After all the dust of immigration queues had settled there I was with my carry on luggage and a new pair of flight socks in their package. I sat at in a lounge area to pull the ever so tight socks over my feet. I sat down near a group of four people, an elderly couple and a younger pair. As I was undoing the packet the older woman of the group looked my way and said, ”Ah yes, thanks for reminding me I have to get my new socks on.” She started to fiddle in her bags to look for the socks I guessed. Her husband a slightly pot bellied man, a Harry-High-Pants type, pulled a wry face as I took off my socks and held his nose theatrically. I looked at him grimly and gave him the finger, he laughed uproariously as I knew he would. He was a twinkly man.
Meanwhile his wife had found her socks and started to bare her feet and legs ready to pull them on. Inexplicably she also pulled out a pair of large pink washing up gloves and put them on, I might add with some difficulty. I looked askance at the plump younger man, sitting across the carpeted isle from me and he rolled his eyes. She then started to pull on her socks with the gloved hands. I looked at the younger guy and flattened my face in disbelief.
I asked her, ”I have to ask: but why are you wearing rubber gloves, very pink rubber gloves in fact?”
Our gloved madam looked up and said, ”It stops them slipping, helps my grip.” The plump man and I couldn’t contain ourselves much longer and we both simultaneously started hooting with laughter. I totally lost my grip, perhaps I need the mental equivalent of pink rubber gloves.
I asked, ”Are you related to these people?”
His plump young wife, the daughter of the older pair, sitting beside him answered, ”No he’s not I am.” she said, and then inexplicably added, “They’re from Nu Zeelun.” It didn’t help me contain my hilarity in the least.

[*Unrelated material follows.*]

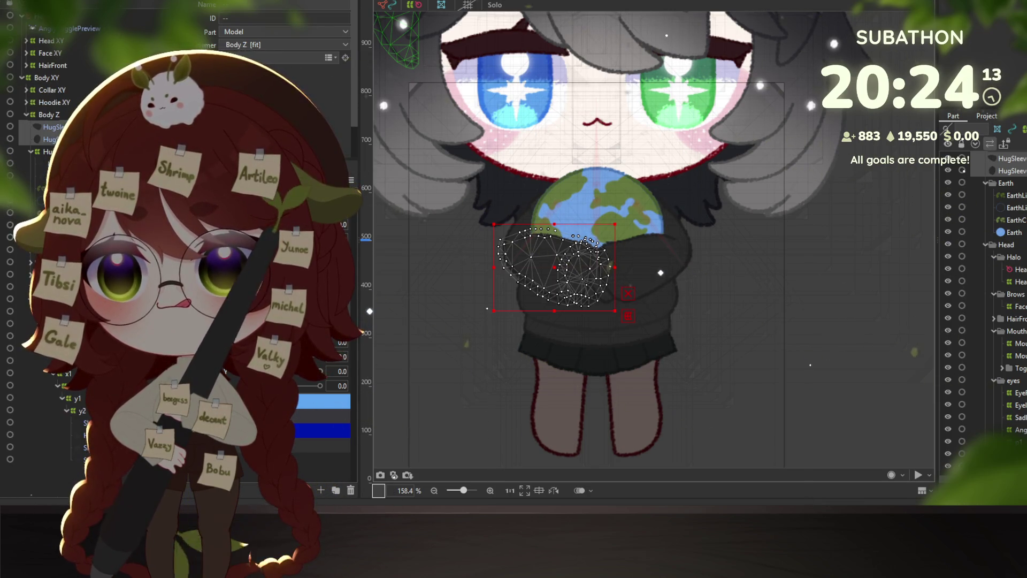
click(583, 272)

Her husband then said, “I get this all the time.”
The older woman now finished with her own socks looked at me and said, “You made pulling on your socks look easy.” Dead pan, totally cool. Then she got her husband’s socks out and gave them to him.
The daughter, laughing said, “You probably thought they were from Tasmania.” pointing at her parents.

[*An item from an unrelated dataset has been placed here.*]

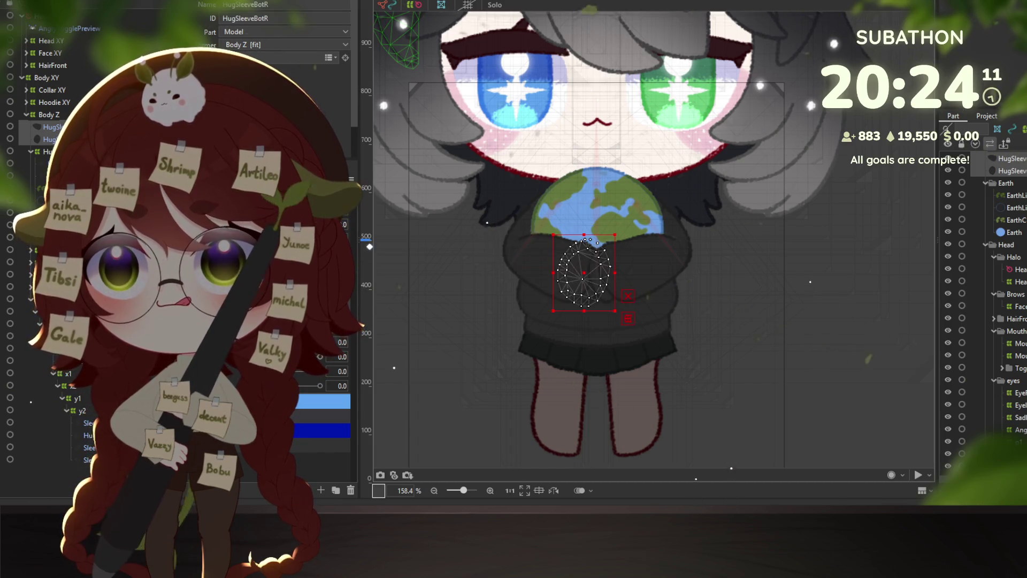
drag(84, 413, 83, 411)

“You mean the strangeness?” I asked.
Harry-High-Pants struggled with the sock packet and with bending forward to pull them on, must have been the high wasted pants. Anyway he started to undo the top of his pants and I theatrically hid my eyes and his wife hit him with a newspaper, the son was now weeping with laughter and the daughter was not much better. Harry-High-Pants was maintaining a straight face, I have no idea how.
Harry-High-Pant’s wife then grabbed the socks from him and waving her pink washing up gloves around immediately started to pull off her pot bellied husbands shoes and socks.
I asked Harry, “Do you have an extra toe?” He stuck his foot in the air and mercifully for my aching abdominal muscles said nothing. Meanwhile his wife with the pink gloves grunting and grimacing, firmly pulled on his new flight socks.
No matter how much she struggled no one moved a muscle to help her, the show must go on.
The son in law, the daughter and I were weeping with laughter. I said, ”That was the best start to a journey I have ever had. You’re all from Nu Zeeland, I can tell.” I said.
The younger woman answered, “We should sell teekets.”
“Say that again.” I asked.
“We should sell teekets.” She though I hadn’t heard.
“Teekets, yes,” I answered, “You’ shud. ”
I had a plane to catch so I left the High-Pants. Mind you I do have pictures of the gloves and the wearer and the activity involved in dealing with flight socks in a most unusual manner. You could’t make this stuff up.